**Task directions**
Can you swap every "portainer/agent" in the listing for "portainer/portainer" and give back the whole listing otherwise unchanged, with the pictures left out?

[Saved data entries]
╭──

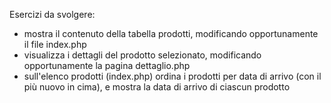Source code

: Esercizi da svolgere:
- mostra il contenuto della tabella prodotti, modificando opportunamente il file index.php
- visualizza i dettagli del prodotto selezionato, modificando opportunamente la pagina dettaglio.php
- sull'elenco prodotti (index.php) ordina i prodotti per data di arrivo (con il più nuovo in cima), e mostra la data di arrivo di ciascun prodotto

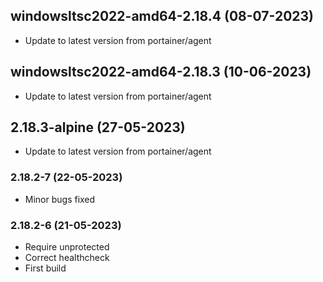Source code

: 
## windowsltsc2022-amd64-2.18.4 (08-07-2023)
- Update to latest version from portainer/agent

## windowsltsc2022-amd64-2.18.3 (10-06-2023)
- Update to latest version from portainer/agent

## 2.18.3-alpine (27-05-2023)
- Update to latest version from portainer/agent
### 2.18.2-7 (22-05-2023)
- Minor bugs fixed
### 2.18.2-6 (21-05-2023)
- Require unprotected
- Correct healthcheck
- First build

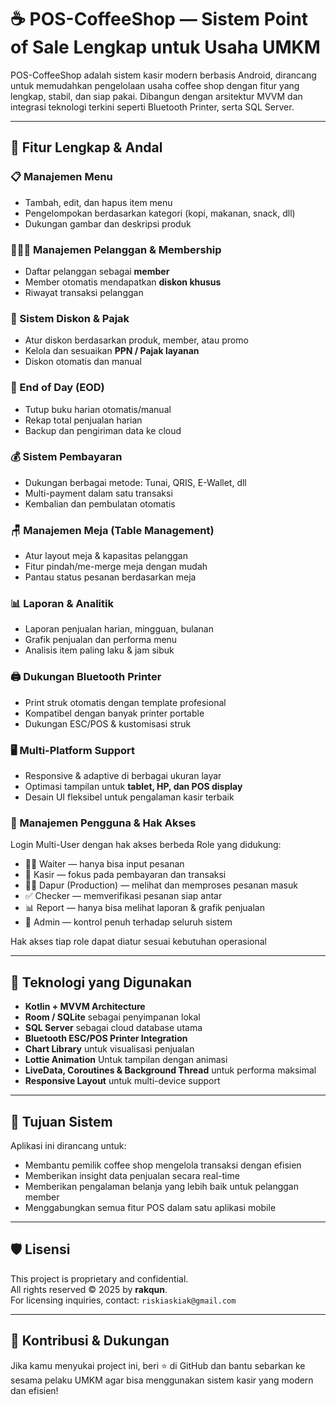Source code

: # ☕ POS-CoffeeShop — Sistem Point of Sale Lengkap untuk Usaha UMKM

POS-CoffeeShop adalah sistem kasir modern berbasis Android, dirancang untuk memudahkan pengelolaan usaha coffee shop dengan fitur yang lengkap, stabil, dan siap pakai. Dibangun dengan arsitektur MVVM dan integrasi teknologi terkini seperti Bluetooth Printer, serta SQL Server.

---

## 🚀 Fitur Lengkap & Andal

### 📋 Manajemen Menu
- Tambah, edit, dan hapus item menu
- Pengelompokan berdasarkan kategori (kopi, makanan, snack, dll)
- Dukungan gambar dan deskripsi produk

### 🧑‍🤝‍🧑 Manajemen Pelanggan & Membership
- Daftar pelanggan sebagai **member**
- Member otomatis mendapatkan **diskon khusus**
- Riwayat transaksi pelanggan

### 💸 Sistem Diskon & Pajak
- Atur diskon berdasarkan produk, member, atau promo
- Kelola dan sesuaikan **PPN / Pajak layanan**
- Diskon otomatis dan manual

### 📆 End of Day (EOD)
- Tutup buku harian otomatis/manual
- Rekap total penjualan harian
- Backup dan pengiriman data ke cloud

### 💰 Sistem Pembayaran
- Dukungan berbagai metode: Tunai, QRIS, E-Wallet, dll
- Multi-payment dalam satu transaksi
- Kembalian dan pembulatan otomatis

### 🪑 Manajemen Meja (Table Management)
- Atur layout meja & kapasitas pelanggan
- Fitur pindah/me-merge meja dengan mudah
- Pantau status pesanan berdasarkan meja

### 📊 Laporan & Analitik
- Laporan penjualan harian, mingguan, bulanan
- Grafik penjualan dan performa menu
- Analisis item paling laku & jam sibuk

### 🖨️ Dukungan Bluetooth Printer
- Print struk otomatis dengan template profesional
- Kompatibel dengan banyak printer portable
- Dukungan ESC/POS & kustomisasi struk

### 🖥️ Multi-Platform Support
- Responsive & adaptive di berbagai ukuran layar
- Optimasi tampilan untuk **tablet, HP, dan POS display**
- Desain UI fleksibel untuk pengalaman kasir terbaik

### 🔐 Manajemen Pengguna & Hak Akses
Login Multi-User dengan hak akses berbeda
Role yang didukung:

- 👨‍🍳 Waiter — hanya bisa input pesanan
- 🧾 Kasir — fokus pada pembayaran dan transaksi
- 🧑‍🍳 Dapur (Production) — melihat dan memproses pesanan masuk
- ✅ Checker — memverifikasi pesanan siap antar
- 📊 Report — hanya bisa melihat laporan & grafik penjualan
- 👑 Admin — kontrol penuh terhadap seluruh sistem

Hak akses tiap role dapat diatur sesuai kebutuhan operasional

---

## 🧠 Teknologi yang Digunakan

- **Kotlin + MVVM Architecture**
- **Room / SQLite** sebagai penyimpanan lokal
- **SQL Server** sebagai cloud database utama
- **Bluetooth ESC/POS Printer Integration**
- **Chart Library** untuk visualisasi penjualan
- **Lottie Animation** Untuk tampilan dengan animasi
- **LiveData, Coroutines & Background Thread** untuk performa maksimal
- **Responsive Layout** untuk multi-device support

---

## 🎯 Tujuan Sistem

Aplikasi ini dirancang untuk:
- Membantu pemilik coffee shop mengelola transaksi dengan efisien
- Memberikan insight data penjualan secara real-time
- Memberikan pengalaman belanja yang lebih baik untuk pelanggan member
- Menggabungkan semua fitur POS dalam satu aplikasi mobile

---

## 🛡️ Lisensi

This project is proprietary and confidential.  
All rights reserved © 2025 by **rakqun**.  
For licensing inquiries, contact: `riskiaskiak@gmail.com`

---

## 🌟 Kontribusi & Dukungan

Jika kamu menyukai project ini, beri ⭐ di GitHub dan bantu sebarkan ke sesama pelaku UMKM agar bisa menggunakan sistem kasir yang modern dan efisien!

╰──

**Solved problem**
Source code

: Esercizi da svolgere:
- mostra il contenuto della tabella prodotti, modificando opportunamente il file index.php
- visualizza i dettagli del prodotto selezionato, modificando opportunamente la pagina dettaglio.php
- sull'elenco prodotti (index.php) ordina i prodotti per data di arrivo (con il più nuovo in cima), e mostra la data di arrivo di ciascun prodotto

Source code

: 
## windowsltsc2022-amd64-2.18.4 (08-07-2023)
- Update to latest version from portainer/portainer

## windowsltsc2022-amd64-2.18.3 (10-06-2023)
- Update to latest version from portainer/portainer

## 2.18.3-alpine (27-05-2023)
- Update to latest version from portainer/portainer
### 2.18.2-7 (22-05-2023)
- Minor bugs fixed
### 2.18.2-6 (21-05-2023)
- Require unprotected
- Correct healthcheck
- First build

Source code

: # ☕ POS-CoffeeShop — Sistem Point of Sale Lengkap untuk Usaha UMKM

POS-CoffeeShop adalah sistem kasir modern berbasis Android, dirancang untuk memudahkan pengelolaan usaha coffee shop dengan fitur yang lengkap, stabil, dan siap pakai. Dibangun dengan arsitektur MVVM dan integrasi teknologi terkini seperti Bluetooth Printer, serta SQL Server.

---

## 🚀 Fitur Lengkap & Andal

### 📋 Manajemen Menu
- Tambah, edit, dan hapus item menu
- Pengelompokan berdasarkan kategori (kopi, makanan, snack, dll)
- Dukungan gambar dan deskripsi produk

### 🧑‍🤝‍🧑 Manajemen Pelanggan & Membership
- Daftar pelanggan sebagai **member**
- Member otomatis mendapatkan **diskon khusus**
- Riwayat transaksi pelanggan

### 💸 Sistem Diskon & Pajak
- Atur diskon berdasarkan produk, member, atau promo
- Kelola dan sesuaikan **PPN / Pajak layanan**
- Diskon otomatis dan manual

### 📆 End of Day (EOD)
- Tutup buku harian otomatis/manual
- Rekap total penjualan harian
- Backup dan pengiriman data ke cloud

### 💰 Sistem Pembayaran
- Dukungan berbagai metode: Tunai, QRIS, E-Wallet, dll
- Multi-payment dalam satu transaksi
- Kembalian dan pembulatan otomatis

### 🪑 Manajemen Meja (Table Management)
- Atur layout meja & kapasitas pelanggan
- Fitur pindah/me-merge meja dengan mudah
- Pantau status pesanan berdasarkan meja

### 📊 Laporan & Analitik
- Laporan penjualan harian, mingguan, bulanan
- Grafik penjualan dan performa menu
- Analisis item paling laku & jam sibuk

### 🖨️ Dukungan Bluetooth Printer
- Print struk otomatis dengan template profesional
- Kompatibel dengan banyak printer portable
- Dukungan ESC/POS & kustomisasi struk

### 🖥️ Multi-Platform Support
- Responsive & adaptive di berbagai ukuran layar
- Optimasi tampilan untuk **tablet, HP, dan POS display**
- Desain UI fleksibel untuk pengalaman kasir terbaik

### 🔐 Manajemen Pengguna & Hak Akses
Login Multi-User dengan hak akses berbeda
Role yang didukung:

- 👨‍🍳 Waiter — hanya bisa input pesanan
- 🧾 Kasir — fokus pada pembayaran dan transaksi
- 🧑‍🍳 Dapur (Production) — melihat dan memproses pesanan masuk
- ✅ Checker — memverifikasi pesanan siap antar
- 📊 Report — hanya bisa melihat laporan & grafik penjualan
- 👑 Admin — kontrol penuh terhadap seluruh sistem

Hak akses tiap role dapat diatur sesuai kebutuhan operasional

---

## 🧠 Teknologi yang Digunakan

- **Kotlin + MVVM Architecture**
- **Room / SQLite** sebagai penyimpanan lokal
- **SQL Server** sebagai cloud database utama
- **Bluetooth ESC/POS Printer Integration**
- **Chart Library** untuk visualisasi penjualan
- **Lottie Animation** Untuk tampilan dengan animasi
- **LiveData, Coroutines & Background Thread** untuk performa maksimal
- **Responsive Layout** untuk multi-device support

---

## 🎯 Tujuan Sistem

Aplikasi ini dirancang untuk:
- Membantu pemilik coffee shop mengelola transaksi dengan efisien
- Memberikan insight data penjualan secara real-time
- Memberikan pengalaman belanja yang lebih baik untuk pelanggan member
- Menggabungkan semua fitur POS dalam satu aplikasi mobile

---

## 🛡️ Lisensi

This project is proprietary and confidential.  
All rights reserved © 2025 by **rakqun**.  
For licensing inquiries, contact: `riskiaskiak@gmail.com`

---

## 🌟 Kontribusi & Dukungan

Jika kamu menyukai project ini, beri ⭐ di GitHub dan bantu sebarkan ke sesama pelaku UMKM agar bisa menggunakan sistem kasir yang modern dan efisien!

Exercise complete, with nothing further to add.